▶ _Data records_
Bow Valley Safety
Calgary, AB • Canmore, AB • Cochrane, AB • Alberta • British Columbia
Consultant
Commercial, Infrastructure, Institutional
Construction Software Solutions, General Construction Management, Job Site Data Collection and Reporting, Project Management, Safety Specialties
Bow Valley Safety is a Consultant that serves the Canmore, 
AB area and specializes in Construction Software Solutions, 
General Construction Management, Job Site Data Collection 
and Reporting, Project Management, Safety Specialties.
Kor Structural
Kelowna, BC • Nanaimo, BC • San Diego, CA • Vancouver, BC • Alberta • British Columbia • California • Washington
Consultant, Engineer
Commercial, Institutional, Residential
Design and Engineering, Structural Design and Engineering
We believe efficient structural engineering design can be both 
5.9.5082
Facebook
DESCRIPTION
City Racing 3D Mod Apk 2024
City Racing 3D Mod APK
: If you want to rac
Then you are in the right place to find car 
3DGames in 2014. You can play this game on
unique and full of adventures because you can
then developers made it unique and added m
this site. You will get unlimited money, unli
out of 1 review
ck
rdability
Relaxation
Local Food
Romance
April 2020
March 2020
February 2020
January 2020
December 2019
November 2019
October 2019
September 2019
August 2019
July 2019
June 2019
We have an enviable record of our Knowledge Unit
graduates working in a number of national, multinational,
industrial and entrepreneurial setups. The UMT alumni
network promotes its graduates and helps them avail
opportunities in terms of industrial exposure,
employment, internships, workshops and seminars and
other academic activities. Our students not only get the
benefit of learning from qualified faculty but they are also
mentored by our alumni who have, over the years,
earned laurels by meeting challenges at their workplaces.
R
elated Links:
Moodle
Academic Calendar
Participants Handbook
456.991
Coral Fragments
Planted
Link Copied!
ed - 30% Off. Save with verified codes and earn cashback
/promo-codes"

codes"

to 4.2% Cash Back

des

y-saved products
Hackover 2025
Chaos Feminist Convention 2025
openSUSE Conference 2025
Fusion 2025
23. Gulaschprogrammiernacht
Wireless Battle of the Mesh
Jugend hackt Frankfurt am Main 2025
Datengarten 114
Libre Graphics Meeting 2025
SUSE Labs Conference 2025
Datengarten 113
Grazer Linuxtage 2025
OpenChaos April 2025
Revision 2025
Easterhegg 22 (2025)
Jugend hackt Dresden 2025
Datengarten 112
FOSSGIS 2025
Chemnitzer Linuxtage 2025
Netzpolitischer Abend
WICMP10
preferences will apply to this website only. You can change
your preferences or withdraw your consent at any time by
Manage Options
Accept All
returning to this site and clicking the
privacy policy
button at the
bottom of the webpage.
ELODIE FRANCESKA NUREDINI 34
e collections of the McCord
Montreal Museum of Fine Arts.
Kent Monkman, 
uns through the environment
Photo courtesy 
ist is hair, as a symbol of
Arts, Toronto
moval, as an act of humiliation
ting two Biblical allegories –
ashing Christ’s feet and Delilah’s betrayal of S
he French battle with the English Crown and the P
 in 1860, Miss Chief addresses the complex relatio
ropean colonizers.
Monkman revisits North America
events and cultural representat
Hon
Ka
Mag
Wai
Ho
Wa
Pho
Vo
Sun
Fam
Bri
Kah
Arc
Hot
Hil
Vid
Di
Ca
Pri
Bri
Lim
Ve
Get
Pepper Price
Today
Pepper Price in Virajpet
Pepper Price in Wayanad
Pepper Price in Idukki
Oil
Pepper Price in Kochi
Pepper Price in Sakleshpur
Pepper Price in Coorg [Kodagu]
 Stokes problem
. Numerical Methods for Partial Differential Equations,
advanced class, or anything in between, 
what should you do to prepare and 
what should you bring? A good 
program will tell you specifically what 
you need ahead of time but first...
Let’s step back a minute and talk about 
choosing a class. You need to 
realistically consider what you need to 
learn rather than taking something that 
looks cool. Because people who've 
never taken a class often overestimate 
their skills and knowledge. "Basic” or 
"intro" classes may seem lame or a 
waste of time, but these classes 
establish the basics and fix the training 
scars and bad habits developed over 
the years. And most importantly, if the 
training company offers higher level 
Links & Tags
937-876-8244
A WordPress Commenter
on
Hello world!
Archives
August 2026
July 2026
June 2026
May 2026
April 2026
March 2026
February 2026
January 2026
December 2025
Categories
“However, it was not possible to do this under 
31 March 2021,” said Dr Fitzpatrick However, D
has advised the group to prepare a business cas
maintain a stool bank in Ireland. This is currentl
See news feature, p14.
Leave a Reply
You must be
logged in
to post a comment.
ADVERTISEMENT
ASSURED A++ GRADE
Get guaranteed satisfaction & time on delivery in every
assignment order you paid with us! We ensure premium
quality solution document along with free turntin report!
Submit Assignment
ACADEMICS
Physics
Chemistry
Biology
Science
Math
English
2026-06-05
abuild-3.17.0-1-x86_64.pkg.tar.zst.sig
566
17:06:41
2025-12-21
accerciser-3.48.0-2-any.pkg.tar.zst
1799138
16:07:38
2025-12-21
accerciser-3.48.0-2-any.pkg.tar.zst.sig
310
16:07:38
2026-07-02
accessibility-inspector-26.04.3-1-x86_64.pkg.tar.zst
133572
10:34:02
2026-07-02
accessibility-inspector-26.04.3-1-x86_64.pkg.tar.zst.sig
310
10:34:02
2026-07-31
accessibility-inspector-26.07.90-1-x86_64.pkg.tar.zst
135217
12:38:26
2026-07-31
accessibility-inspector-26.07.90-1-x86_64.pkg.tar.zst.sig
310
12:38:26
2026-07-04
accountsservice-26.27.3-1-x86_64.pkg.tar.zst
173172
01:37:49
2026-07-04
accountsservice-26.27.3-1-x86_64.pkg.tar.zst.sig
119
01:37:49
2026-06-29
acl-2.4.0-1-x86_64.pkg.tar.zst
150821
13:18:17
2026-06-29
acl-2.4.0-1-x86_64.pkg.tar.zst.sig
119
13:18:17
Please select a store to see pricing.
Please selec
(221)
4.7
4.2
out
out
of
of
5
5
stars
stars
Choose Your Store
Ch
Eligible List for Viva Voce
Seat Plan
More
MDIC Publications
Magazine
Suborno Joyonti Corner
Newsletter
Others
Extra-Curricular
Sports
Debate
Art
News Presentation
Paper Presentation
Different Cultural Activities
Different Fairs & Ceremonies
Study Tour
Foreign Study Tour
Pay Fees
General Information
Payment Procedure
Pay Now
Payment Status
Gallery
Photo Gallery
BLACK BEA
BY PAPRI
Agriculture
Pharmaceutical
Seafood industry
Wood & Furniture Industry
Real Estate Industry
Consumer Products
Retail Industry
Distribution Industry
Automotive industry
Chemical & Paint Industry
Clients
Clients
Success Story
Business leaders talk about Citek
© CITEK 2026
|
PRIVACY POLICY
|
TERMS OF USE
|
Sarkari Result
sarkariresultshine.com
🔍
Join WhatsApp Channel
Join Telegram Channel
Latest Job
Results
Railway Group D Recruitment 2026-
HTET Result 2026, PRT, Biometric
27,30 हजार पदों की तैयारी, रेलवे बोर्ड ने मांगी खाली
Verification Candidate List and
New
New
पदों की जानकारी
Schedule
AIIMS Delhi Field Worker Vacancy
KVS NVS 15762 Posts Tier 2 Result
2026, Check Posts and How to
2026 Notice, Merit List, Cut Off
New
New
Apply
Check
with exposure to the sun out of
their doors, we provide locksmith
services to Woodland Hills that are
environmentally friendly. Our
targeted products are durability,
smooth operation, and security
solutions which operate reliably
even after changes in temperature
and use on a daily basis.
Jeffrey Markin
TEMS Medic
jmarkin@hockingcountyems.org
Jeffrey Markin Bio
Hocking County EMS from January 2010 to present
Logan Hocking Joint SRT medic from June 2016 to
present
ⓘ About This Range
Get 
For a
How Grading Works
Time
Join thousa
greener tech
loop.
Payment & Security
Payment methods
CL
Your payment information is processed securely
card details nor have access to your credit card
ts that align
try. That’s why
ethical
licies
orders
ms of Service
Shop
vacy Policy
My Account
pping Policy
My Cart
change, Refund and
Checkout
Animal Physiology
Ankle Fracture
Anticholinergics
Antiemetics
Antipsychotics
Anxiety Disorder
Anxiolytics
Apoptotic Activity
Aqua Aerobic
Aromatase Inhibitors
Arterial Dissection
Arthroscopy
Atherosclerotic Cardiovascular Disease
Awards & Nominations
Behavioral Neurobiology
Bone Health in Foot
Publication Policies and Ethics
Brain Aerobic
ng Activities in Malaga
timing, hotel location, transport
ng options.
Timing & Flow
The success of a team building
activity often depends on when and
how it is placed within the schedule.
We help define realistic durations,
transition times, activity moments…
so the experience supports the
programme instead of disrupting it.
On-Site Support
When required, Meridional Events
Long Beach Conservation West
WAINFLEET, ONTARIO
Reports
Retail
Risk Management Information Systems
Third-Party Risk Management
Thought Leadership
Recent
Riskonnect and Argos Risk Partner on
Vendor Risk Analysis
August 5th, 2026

▶ _Required work_
From the line that has "FOSSGIS 2025" through the line that has "choosing a class. You need to", copy every line exactly as it appears above, and leave out all others.

▶ _Solution_
FOSSGIS 2025
Chemnitzer Linuxtage 2025
Netzpolitischer Abend
WICMP10
preferences will apply to this website only. You can change
your preferences or withdraw your consent at any time by
Manage Options
Accept All
returning to this site and clicking the
privacy policy
button at the
bottom of the webpage.
ELODIE FRANCESKA NUREDINI 34
e collections of the McCord
Montreal Museum of Fine Arts.
Kent Monkman, 
uns through the environment
Photo courtesy 
ist is hair, as a symbol of
Arts, Toronto
moval, as an act of humiliation
ting two Biblical allegories –
ashing Christ’s feet and Delilah’s betrayal of S
he French battle with the English Crown and the P
 in 1860, Miss Chief addresses the complex relatio
ropean colonizers.
Monkman revisits North America
events and cultural representat
Hon
Ka
Mag
Wai
Ho
Wa
Pho
Vo
Sun
Fam
Bri
Kah
Arc
Hot
Hil
Vid
Di
Ca
Pri
Bri
Lim
Ve
Get
Pepper Price
Today
Pepper Price in Virajpet
Pepper Price in Wayanad
Pepper Price in Idukki
Oil
Pepper Price in Kochi
Pepper Price in Sakleshpur
Pepper Price in Coorg [Kodagu]
 Stokes problem
. Numerical Methods for Partial Differential Equations,
advanced class, or anything in between, 
what should you do to prepare and 
what should you bring? A good 
program will tell you specifically what 
you need ahead of time but first...
Let’s step back a minute and talk about 
choosing a class. You need to 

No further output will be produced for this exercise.